INFORMATION SHOWN:
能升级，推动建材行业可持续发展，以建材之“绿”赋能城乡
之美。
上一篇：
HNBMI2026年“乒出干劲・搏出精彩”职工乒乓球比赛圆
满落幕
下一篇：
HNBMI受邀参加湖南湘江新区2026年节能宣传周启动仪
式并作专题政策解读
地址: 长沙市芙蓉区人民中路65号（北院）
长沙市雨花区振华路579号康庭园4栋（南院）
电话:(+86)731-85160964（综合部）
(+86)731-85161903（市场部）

TO-DO ITEM:
Transcribe the full listing above line by line, reproducing every character, punctuation mark, and line break without alteration.

OUTPUT OF THE EXERCISE:
能升级，推动建材行业可持续发展，以建材之“绿”赋能城乡
之美。
上一篇：
HNBMI2026年“乒出干劲・搏出精彩”职工乒乓球比赛圆
满落幕
下一篇：
HNBMI受邀参加湖南湘江新区2026年节能宣传周启动仪
式并作专题政策解读
地址: 长沙市芙蓉区人民中路65号（北院）
长沙市雨花区振华路579号康庭园4栋（南院）
电话:(+86)731-85160964（综合部）
(+86)731-85161903（市场部）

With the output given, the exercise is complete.